My forecast is similar to the lowest UN population scenario. For many it will be a surprise that several countries are already near or past their population peaks.

15. Your book paints a very different picture of megacities of the future. Can you tell us a bit more about them, and how much of the future population will inhabit them?

Already 50 percent of us (3.5 billion) live in cities. By 2050 70 percent (5 billion) of us will. So, almost all the population growth from now to 2050 will end up in cities. Many cities will be very big – twenty million people and more. Some will be well managed, many will not. People’s daily life will be strongly influenced by the ever-present internet and fantastic virtual entertainment. There will be sinking political interest in the rural parts of the country and in undisturbed nature. The well-managed cities will provide improved protection against climate change for its citizens, compared to the raw exposure to calamities by people in countryside.
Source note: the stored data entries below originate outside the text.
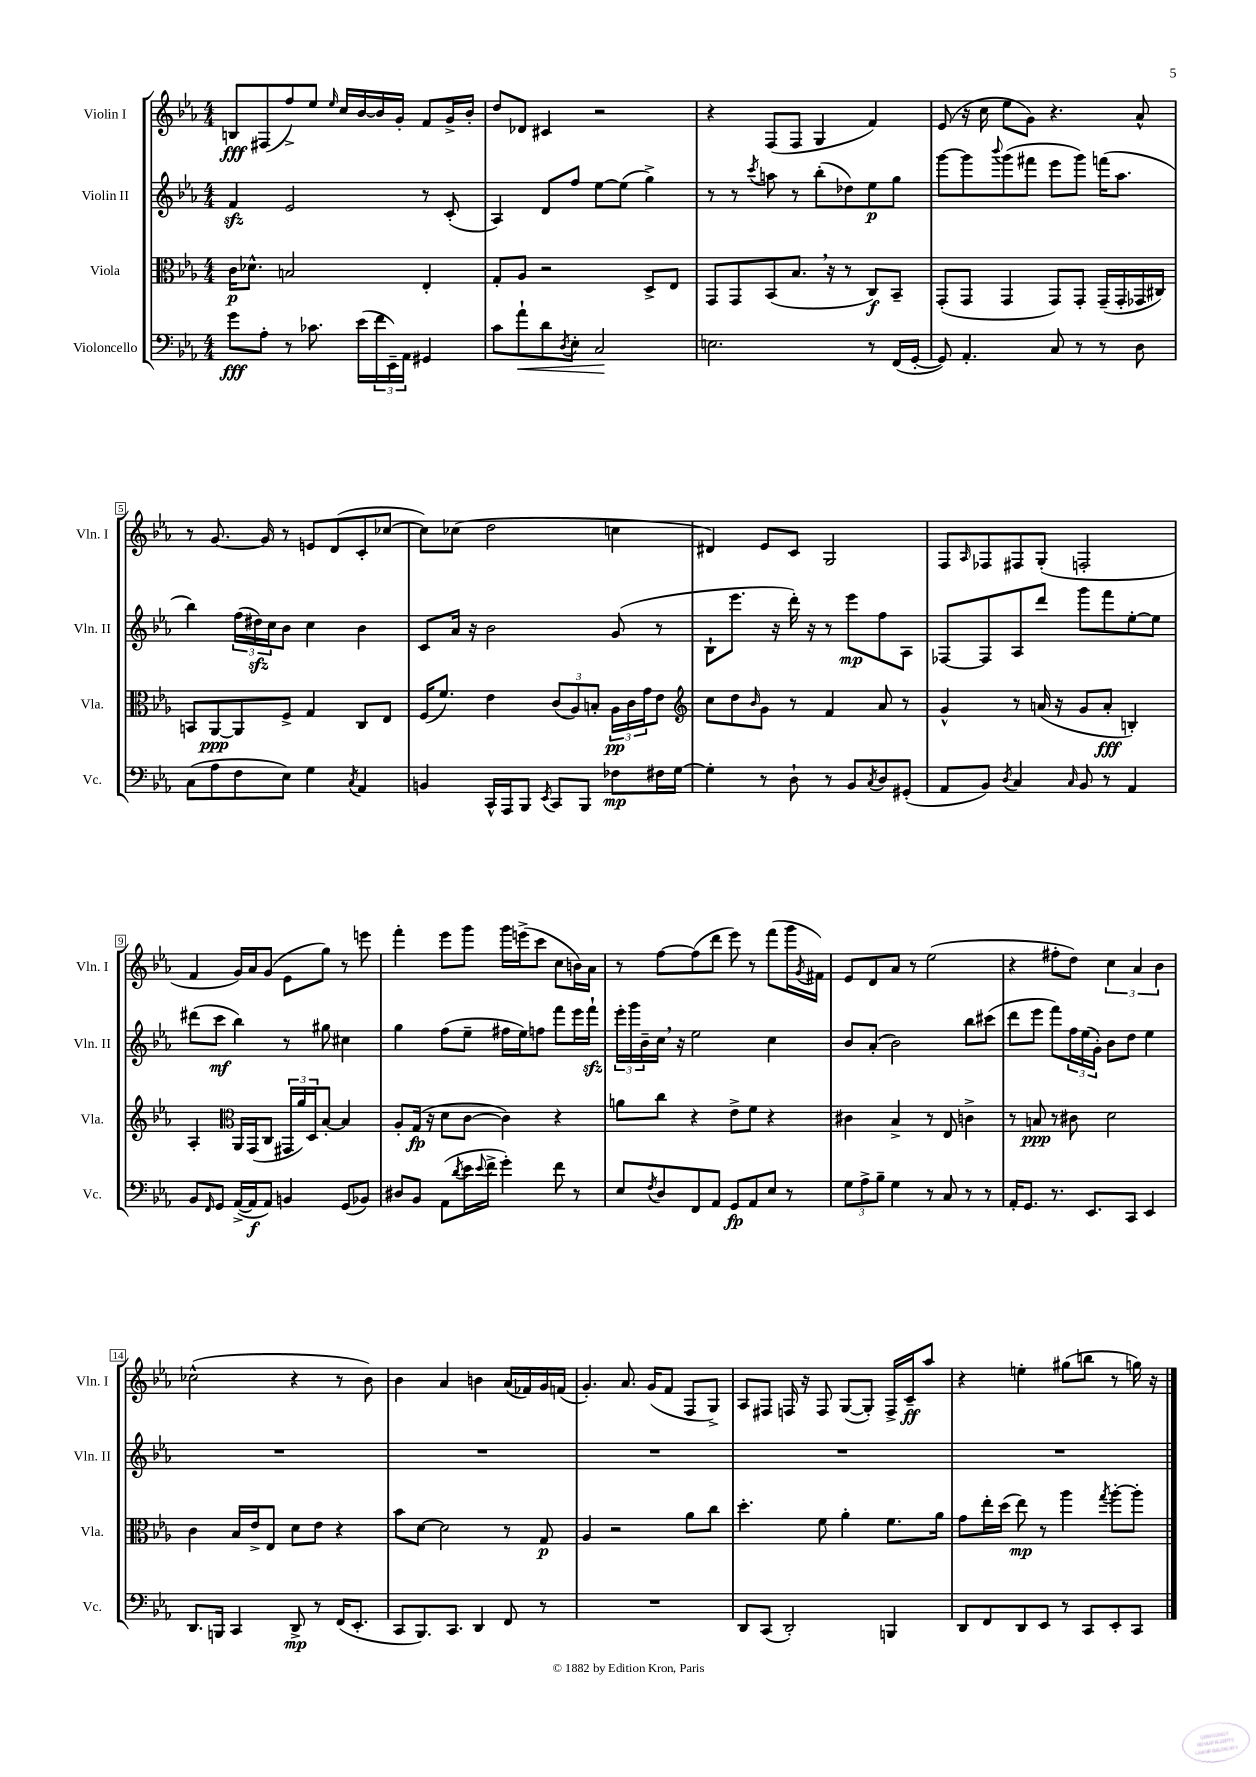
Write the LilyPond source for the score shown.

<<
\new StaffGroup <<
\new Staff = "s0" \with { instrumentName = "Violin I" shortInstrumentName = "Vln. I" } {
    \clef treble \key ees \major \numericTimeSignature \time 4/4
    b8\fff fis8( f''8->) ees''8 \grace { ees''16 } c''16 bes'16~ bes'16 g'16-. f'8 g'16-> bes'16-. |
    d''8 des'8 cis'4 r2 |
    r4 f8( f8 g4 f'4) |
    ees'8( r16 c''16 ees''8 g'8) r4. aes'8-^ |
    r8 g'8.~ g'16 r8 e'8 d'8( c'8-. ces''8~ |
    ces''8) ces''8( d''2 c''4 |
    dis'4) ees'8 c'8 g2 |
    f8 \grace { aes16 } fes8 fis8 g8-.( f2-. |
    f'4 g'16) aes'16 g'8( ees'8 g''8) r8 e'''8 |
    f'''4-. ees'''8 g'''8 g'''16 e'''16->( c'''8 c''8 b'16) aes'16 |
    r8 f''8~ f''8( d'''8 ees'''8) r8 f'''8( g'''16 \acciaccatura { g'8 } fis'16) |
    ees'8 d'8 aes'8 r8 ees''2( |
    r4 fis''8-. d''8) \tuplet 3/2 { c''4 aes'4 bes'4 } |
    ces''2-^( r4 r8 bes'8) |
    bes'4 aes'4 b'4 aes'16( fes'16) g'16 f'16( |
    g'4.-.) aes'8. g'16( f'8 f8 g8->) |
    aes8 fis8 f16 r16 f8 g8~( g8-.) f16-> c'16--\ff aes''8 |
    r4 e''4-. gis''8( b''8 r8 g''16) r16 \bar "|." |
}
\new Staff = "s1" \with { instrumentName = "Violin II" shortInstrumentName = "Vln. II" } {
    \clef treble \key ees \major \numericTimeSignature \time 4/4
    f'4\sfz ees'2 r8 c'8-.( |
    aes4) d'8 f''8 ees''8~ ees''8( g''4->) |
    r8 r8 \acciaccatura { c'''8 } a''8 r8 bes''8-.( des''8) ees''8\p g''8 |
    g'''8~ g'''8 \appoggiatura { bes'''8 } g'''8( fis'''8 ees'''8 g'''8) f'''16( aes''8. |
    bes''4) \tuplet 3/2 { f''16( dis''16\sfz) c''16 } bes'8 c''4 bes'4 |
    c'8 aes'16 r16 bes'2 g'8( r8 |
    bes8-! ees'''8. r16 d'''16-.) r16 r8 ees'''8\mp f''8 aes8 |
    fes8~ fes8 aes8 d'''8 g'''8 f'''8 ees''8~-. ees''8 |
    dis'''8( c'''8\mf bes''4) r8 gis''8 cis''4 |
    g''4 f''8( ees''8-- fis''16 ees''16) f''8 f'''8 ees'''16 f'''16-!\sfz |
    \tuplet 3/2 { ees'''16-. g'''16 bes'16-- } c''16 \breathe r16 ees''2 c''4 |
    bes'8 aes'8-.( bes'2) bes''8 cis'''8( |
    d'''8 ees'''8 f'''8) \tuplet 3/2 { f''16 ees''16( g'16-.) } bes'8 d''8 ees''4 |
    R1 |
    R1 |
    R1 |
    R1 |
    R1 \bar "|." |
}
\new Staff = "s2" \with { instrumentName = "Viola" shortInstrumentName = "Vla." } {
    \clef alto \key ees \major \numericTimeSignature \time 4/4
    c'16\p des'8.-^ b2 ees4-. |
    g8-. aes8 r2 d8-> ees8 |
    g,8 g,8 bes,8( bes8. \breathe r16 r8 c8\f) bes,8-- |
    g,8-.( g,8 g,4 g,8) g,8-. g,16--( g,16-. ges,16 cis16) |
    b,8 aes,8~\ppp aes,8 f8-> g4 c8 ees8 |
    f16( f'8.) ees'4 \tuplet 3/2 { c'8( aes8) b8-. } \tuplet 3/2 { aes16\pp c'16 g'16 } ees'8 |
    \clef treble c''8 d''8 \grace { bes'16 } g'8 r8 f'4 aes'8 r8 |
    g'4-^ r8 a'16( r16 g'8 a'8-.\fff b4-.) |
    aes4-. \clef alto aes,16 g,16( c8 \tuplet 3/2 { gis,16 aes'16) d16 } bes8~-. bes4 |
    aes8-. g16\fp( r16 d'8 c'8~ c'4) r4 |
    a'8 c''8 r4 ees'8-> f'8 r4 |
    cis'4 bes4-> r8 ees8 c'4-> |
    r8 b8\ppp r8 cis'8 d'2 |
    c'4 bes16 ees'16-> ees8 d'8 ees'8 r4 |
    bes'8 d'8~ d'2 r8 g8\p |
    aes4 r2 aes'8 c''8 |
    d''4.-. f'8 aes'4-. f'8. aes'16 |
    g'8 ees''16-. d''16( ees''8\mp) r8 aes''4 \acciaccatura { g''8 } aes''8~-. aes''8-. \bar "|." |
}
\new Staff = "s3" \with { instrumentName = "Violoncello" shortInstrumentName = "Vc." } {
    \clef bass \key ees \major \numericTimeSignature \time 4/4
    g'8\fff aes8-. r8 ces'8. ees'16( \tuplet 3/2 { f'16 ees,16--) aes,16 } gis,4 |
    c'8 aes'8-!\< d'8 \acciaccatura { d8 } ees8-. c2\! |
    e2. r8 f,16( g,16~-. |
    g,8) aes,4.-. c8 r8 r8 d8 |
    c8( aes8 f8 ees8) g4 \acciaccatura { c8 } aes,4 |
    b,4 c,16-^ aes,,16 bes,,8 \acciaccatura { ees,8 } c,8 bes,,8 fes8\mp fis16 g16~ |
    g4-. r8 d8-! r8 bes,8 \acciaccatura { c8 } d8 gis,8-.( |
    aes,8 bes,8) \acciaccatura { d8 } c4 \grace { c16 } bes,8 r8 aes,4 |
    bes,8 \grace { f,16 } g,8 aes,16~->( aes,16\f aes,8) b,4 g,8( bes,8) |
    dis8 bes,8 aes,8( \acciaccatura { d'8 } ees'16 \appoggiatura { ees'8 } f'16-> g'4-.) f'8 r8 |
    ees8 \acciaccatura { f8 } d8 f,8 aes,8 g,8\fp aes,8 ees8 r8 |
    \tuplet 3/2 { g8 aes8-> bes8-- } g4 r8 c8 r8 r8 |
    aes,16-. g,8. r8. ees,8. c,8 ees,4 |
    d,8. b,,16 c,4 d,8->\mp r8 f,16( ees,8.-. |
    c,8 bes,,8.) c,8. d,4 f,8 r8 |
    R1 |
    d,8 c,8( d,2-.) b,,4 |
    d,8 f,8 d,8 ees,8 r8 c,8 ees,8-. c,8 \bar "|." |
}
>>
>>
\layout { \context { \Score \override BarNumber.stencil = #(make-stencil-boxer 0.1 0.3 ly:text-interface::print) } }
16. What can individuals do to both prepare for the future and help to avoid the most extreme impacts of these forecasts? Can you list five things that people could, or should, do?

2052 contains 20 pieces of advice on what you personally might want to do in order to live better in the future world, where a society will make a number of silly choices. Where should you live? What should you for a living? What you should teach your children? Where you should invest? It tackles these and other questions.

The book also reiterates the common calls for rational global action to reduce the risk of climate calamities and to reduce global poverty. At the very highest level this means:

• Reducing the number of children (particularly in the rich world, where each child has a big footprint).

• Reducing the ecological footprint (particularly the greenhouse gas emissions per person-year – and first in the rich countries which have the highest per-capita emissions)

• Building a low-carbon energy system in the developing world. The rich world should organise and pay for the construction of large-scale hydro, wind, solar, and biomass plants for production of electricity and heat in the countries where there are the highest needs.